Online sports betting in Michigan will wait until 2021
LANSING, Mich. (AP) — Sports bettors should be able to place wagers in person at casinos this spring but will wait until 2021 to do so online, Michigan’s regulatory agency said Wednesday.
Mary Kay Bean, spokeswoman for the Michigan Gaming Control Board, gave the update about a month after Gov. Gretchen Whitmer signed laws legalizing internet gambling and sports betting. Bean estimated it will take a year to write and finalize rules so three commercial casinos in Detroit and 24 tribal casinos can obtain mobile sports bettor operating licenses.
Regulations for online gambling and daily fantasy sports sites will also take about a year.
Bean said the agency’s goal is to authorize onsite sports wagering at the Detroit casinos in the spring. It was the first time regulators issued a timeline, after lawmakers had said they hoped betting could begin in time for the NCAA men’s basketball tournament in March.
“We are at a very early stage of this process,” Bean said. “The agency must establish several sets of administrative rules, which pass through many levels of review. The timing of implementation depends not only on our agency but also on decisions other departments, agencies and the Legislature make along the way.”
In October, MGM Grand Detroit opened a $6 million sports bar that will add betting windows and self-service kiosks once regulators sign off.
“Timing will depend on how quickly we receive applications, can approve the casinos’ internal controls and are able to issue required licenses,” Bean said.
She said the board is not involved with in-person sports betting at the tribal casinos across western and northern Michigan, but tribes can get a license for mobile sports wagering while platform providers and other suppliers working with the tribes will need a license.
Mike Bean is the CEO of Saginaw Chippewa Gaming Enterprises, which has two casinos in Mount Pleasant and a third in Standish. He said he anticipates moving “relatively quickly” to gain approval for onsite sports wagering from the tribe’s gaming commission.
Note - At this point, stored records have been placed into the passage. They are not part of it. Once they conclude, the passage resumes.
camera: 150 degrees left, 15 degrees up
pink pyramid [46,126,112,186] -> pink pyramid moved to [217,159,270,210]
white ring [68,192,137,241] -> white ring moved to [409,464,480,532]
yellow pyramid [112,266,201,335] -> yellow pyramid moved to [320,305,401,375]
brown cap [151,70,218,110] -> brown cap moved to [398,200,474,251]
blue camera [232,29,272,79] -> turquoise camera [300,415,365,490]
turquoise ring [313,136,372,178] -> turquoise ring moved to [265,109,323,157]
Betting could begin in two to three months, he said, noting that the Soaring Eagle Casino in Mount Pleasant opened a new sports bar in 2018 knowing that sports betting was a possibility.
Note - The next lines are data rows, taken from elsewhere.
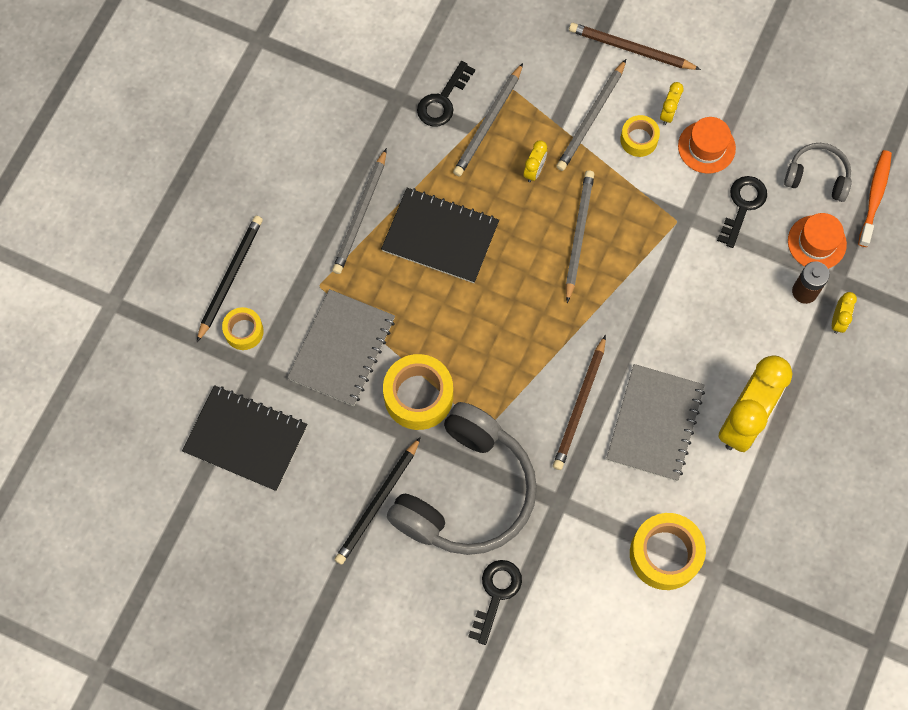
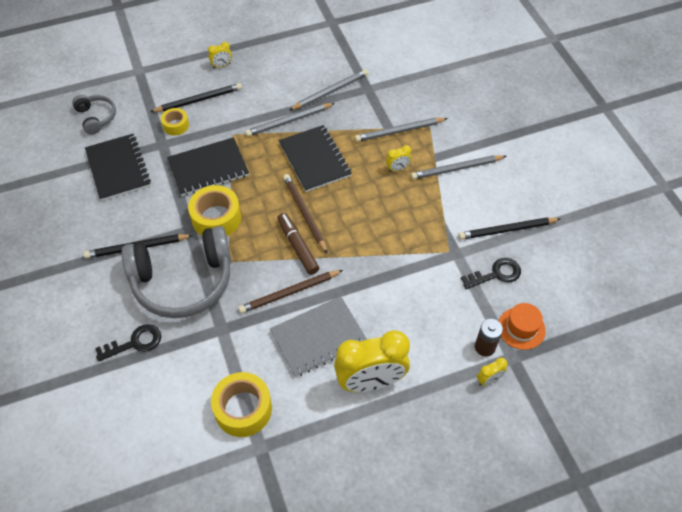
camera: 45 degrees right, 15 degrees down
grey notebook [287,289,395,406] -> black notebook [167,137,249,196]
black key [417,61,475,126] -> none
grey pencil [565,170,594,303] -> grey pencil moved to [289,69,368,110]
brown pencil [569,23,701,70] -> brown pencil moved to [283,174,327,253]
yellow tape [620,115,660,157] -> none
yellow clock [660,82,684,125] -> yellow clock moved to [208,42,232,69]
orange hat [678,117,736,174] -> black pencil [458,217,560,240]
grey headphones [784,143,852,202] -> grey headphones moved to [72,95,116,135]
orange toothbrush [858,150,892,247] -> none
none -> brown marker [277,213,319,275]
The plan is to offer sports wagering at all three locations, he said.
Mike Bean said the state’s timeline tracks with what he had been hearing. He had been optimistic that the mobile option may be ready in six months but described the year time frame as typical.
“We view sports betting as another nice entity that will drive more people to our property,” he said, adding that online wagers will be an option for those who cannot travel there. “Our biggest question right now is when is it all going to be ready?”
Some gambling and technology executives have estimated that 90% of sports betting in the U.S. will be done over mobile phones or the internet in the next five to 10 years. In New Jersey, where online sportsbooks were launched in 2018, more than 80% of sports bets are placed over the internet.